Text for analysis:
================================

To corroborate our findings that SREBP-1 inhibition sensitizes cells to vemurafenib through lipid peroxidation, we supplemented cells with the antioxidants alpha-tocopherol, ferrostatin, and N-acetyl-cysteine (NAC). Under combined SREBP-1 and oncogenic BRAF inhibition, addition of antioxidants partially rescued cell proliferation (Fig. 4d, Supplementary Figs. 26, 27). To show that lipid poly-unsaturation and lipid peroxidation also plays a role in vemurafenib response in drug sensitive cells, we treated therapy-sensitive cell lines M229 and 451lu with either betulin or fatostatin and found that these compounds further enhance the cytostatic effects of the BRAF-inhibitor (Supplementary Figs. 28, 29). Furthermore, we show that treatment with alpha-tocopherol, in part, rescued the cytostatic effects of vemurafenib in the M229 cell line, and alpha-tocopherol, NAC and ferrostatin treatment rescued the proliferation of 451lu cells (Fig. 4e and Supplementary Figs. 30, 31). We conclude that SREBP-1 inhibition sensitizes cells to vemurafenib, at least partly, though alterations of membrane poly-unsaturation and, thereby, lipid peroxidation.
SREBP-1 inhibition sensitizes melanoma to vemurafenib in vivo
To assess the therapeutic potential of these findings we investigated the impact of SREBP-1 inhibition in an in vivo pre-clinical BRAFV600E-mutant melanoma model. We chose PDX MEL006, which has been extensively characterized previously and was shown to poorly respond to BRAF inhibitors alone42,43. Mouse cohorts were treated blindly with either vehicle, vemurafenib alone, fatostatin alone or a combination of vemurafenib and fatostatin. Fatostatin treatment alone inhibited tumor growth more potently than vemurafenib. Importantly, combined vemurafenib/fatostatin co-treatment had a greater anti-tumor effect than any of the monotherapy regimens (Fig. 5a–c). Phospholipidomic analysis of the various treated melanoma lesions revealed a correlation between the changes in the poly-unsaturation of phospholipids and anti-tumor growth response (Fig. 5d), whereby membrane poly-unsaturation was synergistically enhanced by the combination treatment. MDA analysis revealed that whereas fatostatin or vemurafenib treatment alone did not significantly increase lipid peroxidation, the combined vemurafenib/fatostatin treatment greatly enhanced lipid peroxidation (Fig. 5e). In the Mel006 tumor treated with a combination of dabrafenib and trametinib, an increase in MDA was found shortly after the start of treatment and, to a lesser extent, after establishment of resistance (Supplementary Fig. 32).

================================

Extracted material:
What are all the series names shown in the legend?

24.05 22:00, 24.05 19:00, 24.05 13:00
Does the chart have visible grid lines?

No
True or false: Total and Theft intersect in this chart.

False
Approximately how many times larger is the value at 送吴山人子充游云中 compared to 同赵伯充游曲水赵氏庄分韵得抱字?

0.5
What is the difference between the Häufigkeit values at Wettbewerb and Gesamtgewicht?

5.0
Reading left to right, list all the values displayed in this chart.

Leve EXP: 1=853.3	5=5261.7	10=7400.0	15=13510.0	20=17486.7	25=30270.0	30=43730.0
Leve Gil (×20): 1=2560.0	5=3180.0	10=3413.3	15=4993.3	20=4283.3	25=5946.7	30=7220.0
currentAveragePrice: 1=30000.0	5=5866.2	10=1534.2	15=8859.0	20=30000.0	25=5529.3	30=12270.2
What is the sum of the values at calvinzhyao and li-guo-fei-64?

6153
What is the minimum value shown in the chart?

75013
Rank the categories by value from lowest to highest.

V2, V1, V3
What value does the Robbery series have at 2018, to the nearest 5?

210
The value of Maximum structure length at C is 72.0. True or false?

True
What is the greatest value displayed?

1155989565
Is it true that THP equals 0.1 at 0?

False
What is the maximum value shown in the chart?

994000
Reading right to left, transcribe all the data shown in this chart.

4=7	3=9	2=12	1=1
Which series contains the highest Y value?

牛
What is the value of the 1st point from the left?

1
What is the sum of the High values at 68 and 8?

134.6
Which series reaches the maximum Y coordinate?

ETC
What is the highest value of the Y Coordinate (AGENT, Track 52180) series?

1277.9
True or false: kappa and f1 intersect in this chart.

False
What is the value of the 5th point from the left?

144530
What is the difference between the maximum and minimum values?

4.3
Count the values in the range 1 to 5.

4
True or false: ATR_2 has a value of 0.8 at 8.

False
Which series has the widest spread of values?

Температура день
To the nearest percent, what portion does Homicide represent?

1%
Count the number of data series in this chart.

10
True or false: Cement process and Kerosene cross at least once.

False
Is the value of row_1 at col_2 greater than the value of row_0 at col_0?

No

================================

Task goal: Resume the passage above on SREBP-1 inhibition and vemurafenib in melanoma, starting right after its last sentence.

Written response:
SREBP-1 protects vemurafenib-resistant cells from lipid peroxidation. BRAFV600E-mutant PDX tumors (mel6 model) were transplanted into nude mice (NMRI-Fox1nu) which were blindly administered vehicle (n = 8), fatostatin (20 mg/kg) (n = 10), vemurafenib (20 mg/kg) (n = 10) or a combination of vemurafenib and fatostatin (n = 10) (daily by oral gavage). a Tumor size was measured blindly with digital calipers every 3 days. The tumor pictures in (b) show the tumors that represent the median of their respective cohort. c Expression of Ki67 protein in PDX tumors that represent the median of their respective cohort. Scale bars indicate 100 μm. d Lipidomics of PDX tumor homogenate. e MDA quantification of PDX tumor homogenate. The data represent the average over all mice for each cohort compared to the control. Data are represented as mean ± s.e.m. (**p < 0.01)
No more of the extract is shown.